Koncesja przyszła po ośmiu dniach i wierzcie mi, że sprawdziłem ją bardzo dokładnie. I pieczęć, i podpisy były autentyczne. Czerwona pieczęć z lwem i smokiem oraz zamaszysty podpis samego biskupa Hez-hezronu. Nie przypuszczałem, co prawda, aby Rakshilel posunął się do sfałszowania kościelnego dokumentu, ale strzeżonego Pan Bóg strzeże. Te osiem dni poświęciłem nie tylko na rozrywki. Zresztą co to za rozrywki w Hez-hezronie? Tanie dziwki były brudne i chore, a drogie, jak sama nazwa wskazuje: drogie. Za drogie dla biednego Mordimera, który z trudem tylko wiązał koniec z końcem. Ale słuchałem tu i ówdzie tego, czego słuchać należało i… Rakshilel miał rację: Elia robiła coś dziwnego. Merry też się nie mylił: cała sprawa śmierdziała. Ale ja miałem koncesję i dzięki temu przyszłość malowała się w jaśniejszych barwach. Pod warunkiem, że wrócę z Sarevaald. A skoro nie wrócił stamtąd ten łajdak Płowy, znaczyło, iż zadanie nie jest łatwe.

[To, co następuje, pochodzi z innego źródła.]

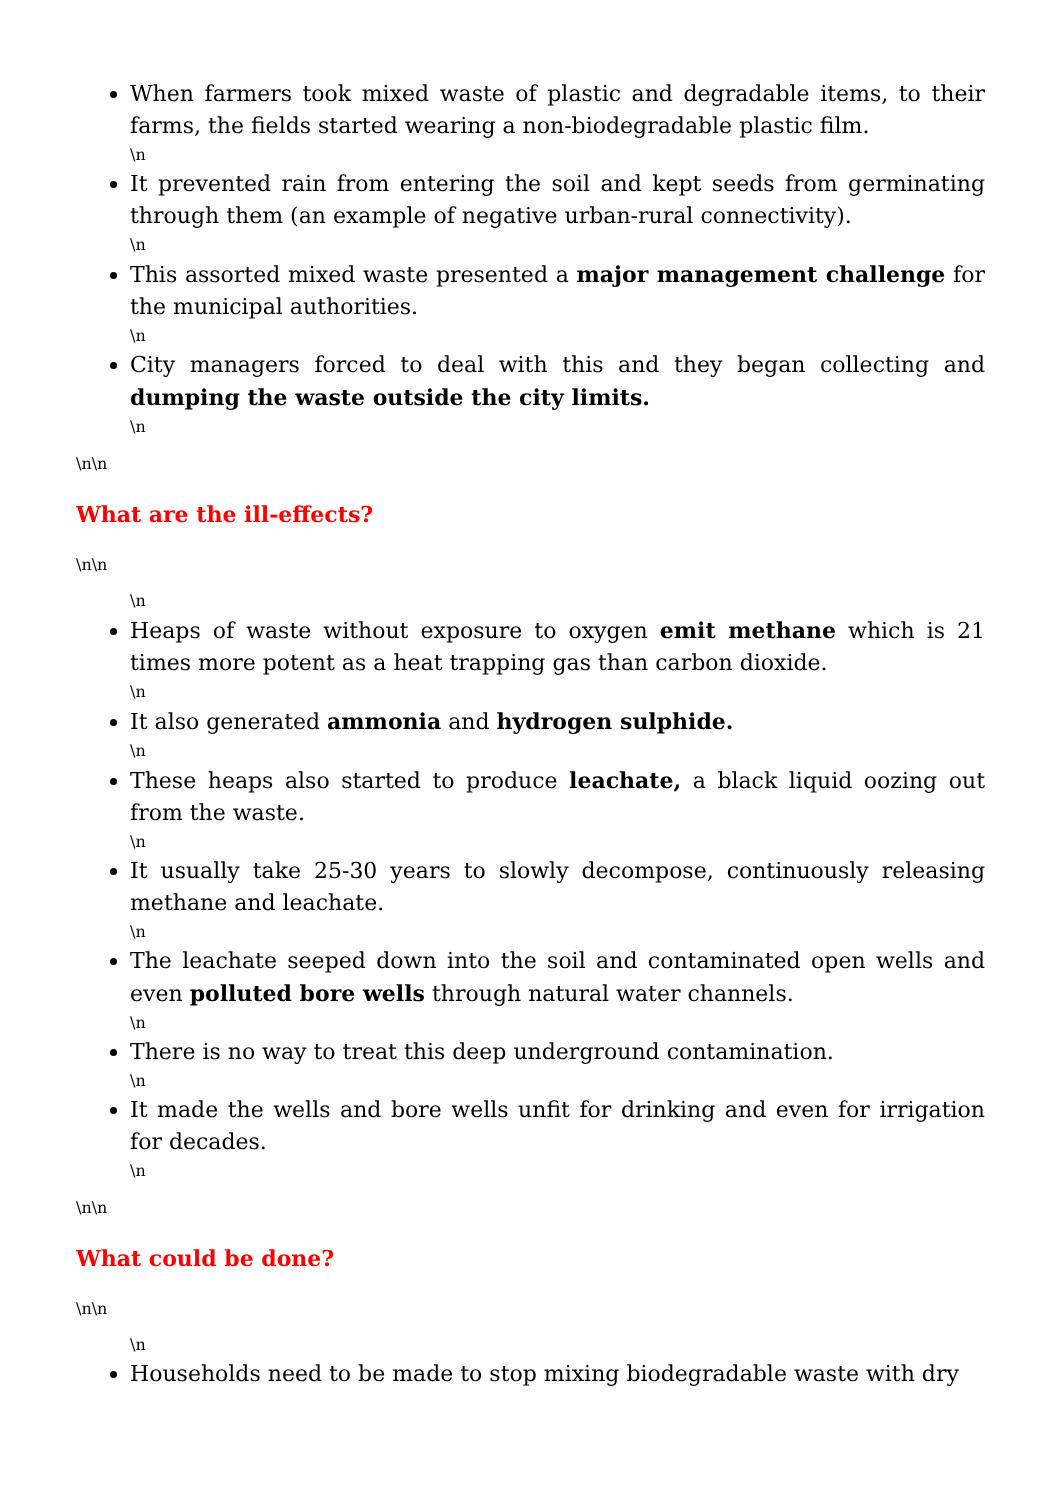When farmers took mixed waste of plastic and degradable items, to their farms, the fields started wearing a non-biodegradable plastic film.
\n
It prevented rain from entering the soil and kept seeds from germinating through them (an example of negative urban-rural connectivity).
\n
This assorted mixed waste presented a major management challenge for the municipal authorities.
\n
City managers forced to deal with this and they began collecting and dumping the waste outside the city limits.
\n
\n\n
What are the ill-effects?
\n\n
\n
Heaps of waste without exposure to oxygen emit methane which is 21 times more potent as a heat trapping gas than carbon dioxide.
\n
It also generated ammonia and hydrogen sulphide.
\n
These heaps also started to produce leachate, a black liquid oozing out from the waste.
\n
It usually take 25-30 years to slowly decompose, continuously releasing methane and leachate.
\n
The leachate seeped down into the soil and contaminated open wells and even polluted bore wells through natural water channels.
\n
There is no way to treat this deep underground contamination.
\n
It made the wells and bore wells unfit for drinking and even for irrigation for decades.
\n
\n\n
What could be done?
\n\n
\n
Households need to be made to stop mixing biodegradable waste with dry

Sarevaald to ruiny zamku, dwie godziny drogi od Hez-hezronu. Zamek spłonął mniej więcej sto trzydzieści lat temu i ze trzy razy próbowano go odbudować, ale nic z tego nie wyszło. Jakiś biskup chciał nawet postawić na wzgórzu kościół, ale potem wybuchła wojna z Hadżarami i biskupa spalili, a po wojnie wszyscy mieli ważniejsze problemy. I tak ruiny twierdzy straszyły ze szczytu, wiecznie osnute mgłą i osnute również legendą. Ciągle mówiono o dzieciach, które nie wróciły spod wzgórza, chłopi przysięgali, że nocą widać światła i słychać potępieńcze wycia oraz diabelskie chichoty. Że dzieci ginęły, to nie dziwota, bo wkoło tylko bagniska i glinianki, a chłopi wiadomo: trzeźwego rzadko można spotkać. Ale okolica uznała, iż w ruinach zalęgło się Złe i nawet słali do biskupa prośby, żeby przysłał im egzorcystę albo inkwizytorów. Jakby biskup nie miał ważniejszych spraw na głowie.

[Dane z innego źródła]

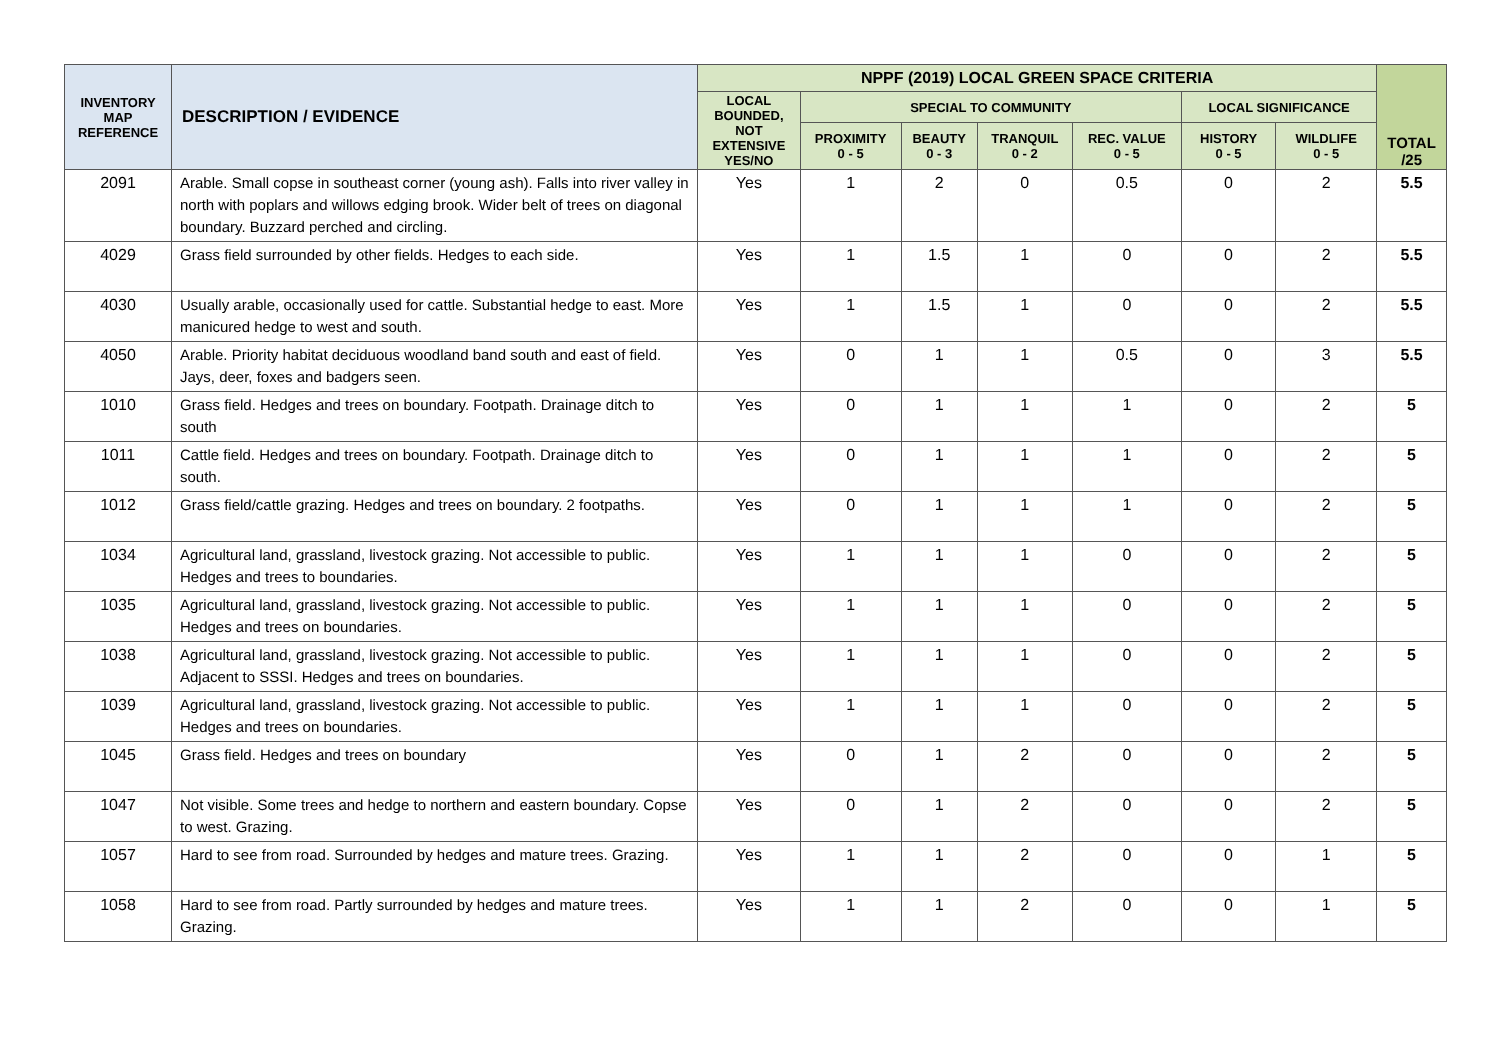| INVENTORY MAP REFERENCE | DESCRIPTION / EVIDENCE | NPPF (2019) LOCAL GREEN SPACE CRITERIA | | | | | | | TOTAL /25 |
| --- | --- | --- | --- | --- | --- | --- | --- | --- | --- |
| | | LOCAL BOUNDED, NOT EXTENSIVE YES/NO | SPECIAL TO COMMUNITY | | | | LOCAL SIGNIFICANCE | | |
| | | | PROXIMITY 0 - 5 | BEAUTY 0 - 3 | TRANQUIL 0 - 2 | REC. VALUE 0 - 5 | HISTORY 0 - 5 | WILDLIFE 0 - 5 | |
| 2091 | Arable. Small copse in southeast corner (young ash). Falls into river valley in north with poplars and willows edging brook. Wider belt of trees on diagonal boundary. Buzzard perched and circling. | Yes | 1 | 2 | 0 | 0.5 | 0 | 2 | 5.5 |
| 4029 | Grass field surrounded by other fields. Hedges to each side. | Yes | 1 | 1.5 | 1 | 0 | 0 | 2 | 5.5 |
| 4030 | Usually arable, occasionally used for cattle. Substantial hedge to east. More manicured hedge to west and south. | Yes | 1 | 1.5 | 1 | 0 | 0 | 2 | 5.5 |
| 4050 | Arable. Priority habitat deciduous woodland band south and east of field. Jays, deer, foxes and badgers seen. | Yes | 0 | 1 | 1 | 0.5 | 0 | 3 | 5.5 |
| 1010 | Grass field. Hedges and trees on boundary. Footpath. Drainage ditch to south | Yes | 0 | 1 | 1 | 1 | 0 | 2 | 5 |
| 1011 | Cattle field. Hedges and trees on boundary. Footpath. Drainage ditch to south. | Yes | 0 | 1 | 1 | 1 | 0 | 2 | 5 |
| 1012 | Grass field/cattle grazing. Hedges and trees on boundary. 2 footpaths. | Yes | 0 | 1 | 1 | 1 | 0 | 2 | 5 |
| 1034 | Agricultural land, grassland, livestock grazing. Not accessible to public. Hedges and trees to boundaries. | Yes | 1 | 1 | 1 | 0 | 0 | 2 | 5 |
| 1035 | Agricultural land, grassland, livestock grazing. Not accessible to public. Hedges and trees on boundaries. | Yes | 1 | 1 | 1 | 0 | 0 | 2 | 5 |
| 1038 | Agricultural land, grassland, livestock grazing. Not accessible to public. Adjacent to SSSI. Hedges and trees on boundaries. | Yes | 1 | 1 | 1 | 0 | 0 | 2 | 5 |
| 1039 | Agricultural land, grassland, livestock grazing. Not accessible to public. Hedges and trees on boundaries. | Yes | 1 | 1 | 1 | 0 | 0 | 2 | 5 |
| 1045 | Grass field. Hedges and trees on boundary | Yes | 0 | 1 | 2 | 0 | 0 | 2 | 5 |
| 1047 | Not visible. Some trees and hedge to northern and eastern boundary. Copse to west. Grazing. | Yes | 0 | 1 | 2 | 0 | 0 | 2 | 5 |
| 1057 | Hard to see from road. Surrounded by hedges and mature trees. Grazing. | Yes | 1 | 1 | 2 | 0 | 0 | 1 | 5 |
| 1058 | Hard to see from road. Partly surrounded by hedges and mature trees. Grazing. | Yes | 1 | 1 | 2 | 0 | 0 | 1 | 5 |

Do Sarevaald wyruszyliśmy w piątkowy wieczór, tak, aby całą sobotę czekać już na miejscu. Nie kryłem naszego wyjazdu. Wręcz przeciwnie. Wyjechaliśmy przez północną bramę, a Kostuch i bliźniacy pewni byli, że zmierzamy na robotę do miasteczka Vilven, oddalonego o pół dnia drogi. Że celem jest Sarevaald powiedziałem im dopiero, kiedy mury Hezu zniknęły nam z oczu. Dlaczego wyjeżdżaliśmy przez północną bramę? Bo ruiny Sarevaald leżały właśnie na północ od miasta. Jeśli ktokolwiek nas śledził, zapewne pomyślał sobie: „patrzcie, cwany Mordimer i jego ludzie wyjeżdżają przez północną bramę. Gdyby chcieli dotrzeć do Sarevaald, wyjechaliby przez południową i cichcem okrążyli miasto”. Ale nie wydawało się, by ktokolwiek zdążał naszym śladem, a wierzcie mi, że waszego uniżonego sługę szkolono w rozpoznawaniu takich rzeczy.

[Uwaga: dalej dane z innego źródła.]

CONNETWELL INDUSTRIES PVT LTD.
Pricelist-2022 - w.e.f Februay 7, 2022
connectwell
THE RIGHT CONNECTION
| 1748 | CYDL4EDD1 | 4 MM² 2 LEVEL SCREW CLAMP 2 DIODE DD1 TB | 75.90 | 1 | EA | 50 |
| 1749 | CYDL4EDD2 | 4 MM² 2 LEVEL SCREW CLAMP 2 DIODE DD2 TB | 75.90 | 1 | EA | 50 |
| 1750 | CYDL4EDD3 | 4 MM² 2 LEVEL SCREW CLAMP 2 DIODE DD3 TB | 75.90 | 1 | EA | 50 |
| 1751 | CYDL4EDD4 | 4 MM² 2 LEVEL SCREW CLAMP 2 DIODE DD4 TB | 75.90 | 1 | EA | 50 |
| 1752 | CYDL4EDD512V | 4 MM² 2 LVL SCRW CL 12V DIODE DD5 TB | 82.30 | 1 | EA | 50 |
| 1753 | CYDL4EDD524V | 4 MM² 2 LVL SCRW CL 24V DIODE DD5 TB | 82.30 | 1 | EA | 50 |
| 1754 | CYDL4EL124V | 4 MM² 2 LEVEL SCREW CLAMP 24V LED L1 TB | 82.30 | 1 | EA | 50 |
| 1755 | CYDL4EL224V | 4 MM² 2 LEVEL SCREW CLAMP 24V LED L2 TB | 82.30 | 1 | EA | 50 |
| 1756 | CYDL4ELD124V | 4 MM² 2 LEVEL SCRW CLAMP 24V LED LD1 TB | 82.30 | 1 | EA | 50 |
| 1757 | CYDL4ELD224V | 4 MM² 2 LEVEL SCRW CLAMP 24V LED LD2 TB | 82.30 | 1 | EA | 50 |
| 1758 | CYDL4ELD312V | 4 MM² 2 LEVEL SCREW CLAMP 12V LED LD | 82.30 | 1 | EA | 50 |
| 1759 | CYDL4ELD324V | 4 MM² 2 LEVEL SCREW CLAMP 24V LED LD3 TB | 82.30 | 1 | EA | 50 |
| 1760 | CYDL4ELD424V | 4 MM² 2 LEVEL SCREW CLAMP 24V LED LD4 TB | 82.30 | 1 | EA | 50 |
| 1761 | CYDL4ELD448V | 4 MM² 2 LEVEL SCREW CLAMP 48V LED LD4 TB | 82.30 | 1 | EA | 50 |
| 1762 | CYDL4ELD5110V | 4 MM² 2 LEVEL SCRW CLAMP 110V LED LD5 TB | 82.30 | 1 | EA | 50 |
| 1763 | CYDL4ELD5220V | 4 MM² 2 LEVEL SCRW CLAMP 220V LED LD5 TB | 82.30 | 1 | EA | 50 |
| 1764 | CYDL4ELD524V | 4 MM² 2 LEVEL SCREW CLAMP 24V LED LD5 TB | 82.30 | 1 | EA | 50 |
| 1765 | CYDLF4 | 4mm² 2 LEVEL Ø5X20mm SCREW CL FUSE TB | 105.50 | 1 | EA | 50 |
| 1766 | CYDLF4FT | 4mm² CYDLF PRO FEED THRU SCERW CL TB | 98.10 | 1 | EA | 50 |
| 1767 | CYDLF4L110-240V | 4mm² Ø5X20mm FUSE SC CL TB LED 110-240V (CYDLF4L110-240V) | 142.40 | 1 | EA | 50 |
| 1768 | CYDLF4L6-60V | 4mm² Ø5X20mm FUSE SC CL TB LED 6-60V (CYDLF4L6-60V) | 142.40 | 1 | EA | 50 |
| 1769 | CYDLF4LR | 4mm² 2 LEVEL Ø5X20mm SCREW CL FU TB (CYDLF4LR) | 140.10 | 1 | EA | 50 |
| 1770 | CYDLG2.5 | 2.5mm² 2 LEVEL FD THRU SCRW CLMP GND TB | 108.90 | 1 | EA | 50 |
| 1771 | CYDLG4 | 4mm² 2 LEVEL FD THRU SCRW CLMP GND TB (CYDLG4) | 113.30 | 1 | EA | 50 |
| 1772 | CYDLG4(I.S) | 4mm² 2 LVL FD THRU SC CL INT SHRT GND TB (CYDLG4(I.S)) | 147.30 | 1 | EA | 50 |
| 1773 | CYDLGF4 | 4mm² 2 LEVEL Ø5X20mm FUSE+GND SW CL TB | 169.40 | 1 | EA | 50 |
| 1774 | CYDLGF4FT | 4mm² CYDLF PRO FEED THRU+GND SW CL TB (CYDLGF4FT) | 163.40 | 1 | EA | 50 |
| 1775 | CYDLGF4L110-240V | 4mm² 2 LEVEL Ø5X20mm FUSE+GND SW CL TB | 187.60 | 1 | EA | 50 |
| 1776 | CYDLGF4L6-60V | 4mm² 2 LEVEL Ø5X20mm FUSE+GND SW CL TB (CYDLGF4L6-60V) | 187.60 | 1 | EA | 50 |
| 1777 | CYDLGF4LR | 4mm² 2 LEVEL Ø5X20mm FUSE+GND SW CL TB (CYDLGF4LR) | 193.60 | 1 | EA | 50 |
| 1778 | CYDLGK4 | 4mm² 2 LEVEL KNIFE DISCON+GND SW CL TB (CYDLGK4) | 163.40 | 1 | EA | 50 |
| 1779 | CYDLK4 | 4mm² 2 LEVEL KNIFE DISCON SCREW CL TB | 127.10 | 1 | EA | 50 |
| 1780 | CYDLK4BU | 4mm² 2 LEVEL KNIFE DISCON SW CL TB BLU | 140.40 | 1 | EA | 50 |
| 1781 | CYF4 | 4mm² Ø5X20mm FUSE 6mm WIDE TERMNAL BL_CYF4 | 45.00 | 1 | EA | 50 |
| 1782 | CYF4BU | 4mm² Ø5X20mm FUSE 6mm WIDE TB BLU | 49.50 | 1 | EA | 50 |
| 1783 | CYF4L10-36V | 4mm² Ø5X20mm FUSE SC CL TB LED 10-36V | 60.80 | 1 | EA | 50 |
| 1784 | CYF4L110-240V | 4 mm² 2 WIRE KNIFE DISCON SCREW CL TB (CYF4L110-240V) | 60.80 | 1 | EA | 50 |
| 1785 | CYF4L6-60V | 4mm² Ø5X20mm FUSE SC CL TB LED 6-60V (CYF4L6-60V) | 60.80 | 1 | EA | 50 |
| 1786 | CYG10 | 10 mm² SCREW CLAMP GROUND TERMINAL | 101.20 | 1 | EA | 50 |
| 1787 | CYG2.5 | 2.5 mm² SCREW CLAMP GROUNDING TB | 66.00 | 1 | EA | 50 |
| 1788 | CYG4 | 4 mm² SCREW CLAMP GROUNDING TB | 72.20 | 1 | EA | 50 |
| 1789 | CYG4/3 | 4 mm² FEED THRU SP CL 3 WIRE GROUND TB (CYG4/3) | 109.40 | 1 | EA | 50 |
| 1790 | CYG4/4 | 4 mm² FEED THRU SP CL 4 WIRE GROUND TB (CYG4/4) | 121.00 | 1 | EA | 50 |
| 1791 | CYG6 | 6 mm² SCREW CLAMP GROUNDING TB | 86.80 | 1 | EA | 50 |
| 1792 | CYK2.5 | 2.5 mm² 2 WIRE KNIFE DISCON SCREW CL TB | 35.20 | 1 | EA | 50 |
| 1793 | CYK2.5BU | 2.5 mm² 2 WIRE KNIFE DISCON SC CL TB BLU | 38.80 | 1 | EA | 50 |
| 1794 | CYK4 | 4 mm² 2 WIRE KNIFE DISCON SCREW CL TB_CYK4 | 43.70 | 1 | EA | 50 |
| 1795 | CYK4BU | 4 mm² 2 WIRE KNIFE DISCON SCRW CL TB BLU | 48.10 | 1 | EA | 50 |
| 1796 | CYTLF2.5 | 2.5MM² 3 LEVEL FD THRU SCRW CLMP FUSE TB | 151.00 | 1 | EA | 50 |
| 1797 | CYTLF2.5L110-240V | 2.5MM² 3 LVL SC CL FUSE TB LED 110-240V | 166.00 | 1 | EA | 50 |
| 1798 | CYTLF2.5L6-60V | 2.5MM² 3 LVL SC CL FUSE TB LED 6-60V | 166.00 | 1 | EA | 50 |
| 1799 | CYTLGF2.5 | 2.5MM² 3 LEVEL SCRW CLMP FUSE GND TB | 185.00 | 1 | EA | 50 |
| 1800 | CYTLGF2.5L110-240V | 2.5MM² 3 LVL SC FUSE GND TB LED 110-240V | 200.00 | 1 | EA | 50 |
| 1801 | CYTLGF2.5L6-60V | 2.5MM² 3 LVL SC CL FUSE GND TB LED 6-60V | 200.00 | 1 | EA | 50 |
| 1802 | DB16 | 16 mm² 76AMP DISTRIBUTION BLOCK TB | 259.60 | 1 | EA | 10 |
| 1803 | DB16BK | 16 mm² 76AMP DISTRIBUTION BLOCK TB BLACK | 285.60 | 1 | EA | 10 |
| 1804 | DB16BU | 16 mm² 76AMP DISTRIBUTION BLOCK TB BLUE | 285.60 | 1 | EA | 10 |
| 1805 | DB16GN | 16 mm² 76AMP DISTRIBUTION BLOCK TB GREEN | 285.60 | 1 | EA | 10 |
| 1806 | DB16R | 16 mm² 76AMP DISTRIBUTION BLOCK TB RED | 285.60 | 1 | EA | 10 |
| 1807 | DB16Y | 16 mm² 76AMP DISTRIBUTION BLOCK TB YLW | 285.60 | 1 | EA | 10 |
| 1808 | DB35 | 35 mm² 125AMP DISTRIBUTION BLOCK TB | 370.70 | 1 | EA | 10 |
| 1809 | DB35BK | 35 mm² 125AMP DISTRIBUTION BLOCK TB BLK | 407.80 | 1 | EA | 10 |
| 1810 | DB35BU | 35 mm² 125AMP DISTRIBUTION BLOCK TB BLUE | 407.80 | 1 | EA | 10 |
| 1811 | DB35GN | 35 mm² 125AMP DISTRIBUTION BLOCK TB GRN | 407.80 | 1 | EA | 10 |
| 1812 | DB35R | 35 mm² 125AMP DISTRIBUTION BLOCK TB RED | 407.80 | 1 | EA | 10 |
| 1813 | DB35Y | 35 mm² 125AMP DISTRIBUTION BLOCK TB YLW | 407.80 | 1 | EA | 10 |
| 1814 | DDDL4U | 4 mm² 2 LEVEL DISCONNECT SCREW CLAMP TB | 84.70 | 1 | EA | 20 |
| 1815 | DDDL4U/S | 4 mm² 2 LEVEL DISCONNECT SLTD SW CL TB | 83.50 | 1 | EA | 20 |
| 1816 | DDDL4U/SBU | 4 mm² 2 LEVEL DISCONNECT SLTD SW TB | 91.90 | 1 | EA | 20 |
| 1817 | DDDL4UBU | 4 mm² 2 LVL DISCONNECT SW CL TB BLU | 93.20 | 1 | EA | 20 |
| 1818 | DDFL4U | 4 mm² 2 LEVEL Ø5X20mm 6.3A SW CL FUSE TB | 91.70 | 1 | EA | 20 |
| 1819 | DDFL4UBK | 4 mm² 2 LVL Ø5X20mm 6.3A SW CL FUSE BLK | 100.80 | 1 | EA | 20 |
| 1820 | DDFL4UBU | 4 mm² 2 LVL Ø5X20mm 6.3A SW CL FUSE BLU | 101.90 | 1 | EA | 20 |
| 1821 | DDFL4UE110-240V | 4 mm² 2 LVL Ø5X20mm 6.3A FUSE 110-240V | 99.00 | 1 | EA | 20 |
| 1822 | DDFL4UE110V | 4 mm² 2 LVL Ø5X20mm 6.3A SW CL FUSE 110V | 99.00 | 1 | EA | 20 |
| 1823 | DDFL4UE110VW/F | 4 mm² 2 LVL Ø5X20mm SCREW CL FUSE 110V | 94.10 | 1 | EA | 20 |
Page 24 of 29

Nie spieszyłem się i do Sarevaald dotarliśmy w nocy. Niebo było zachmurzone i księżyc tylko od czasu do czasu pokazywał się spod szarego welonu chmur. Ale nawet w tym świetle widać było, że zewnętrzne mury fortecy trzymają się wcale nieźle. Było więc bardziej niż pewne, że jeśli ktoś tu się zjawi, będzie musiał przejść przez bramę, a raczej przez ten wyłom, który po bramie pozostał.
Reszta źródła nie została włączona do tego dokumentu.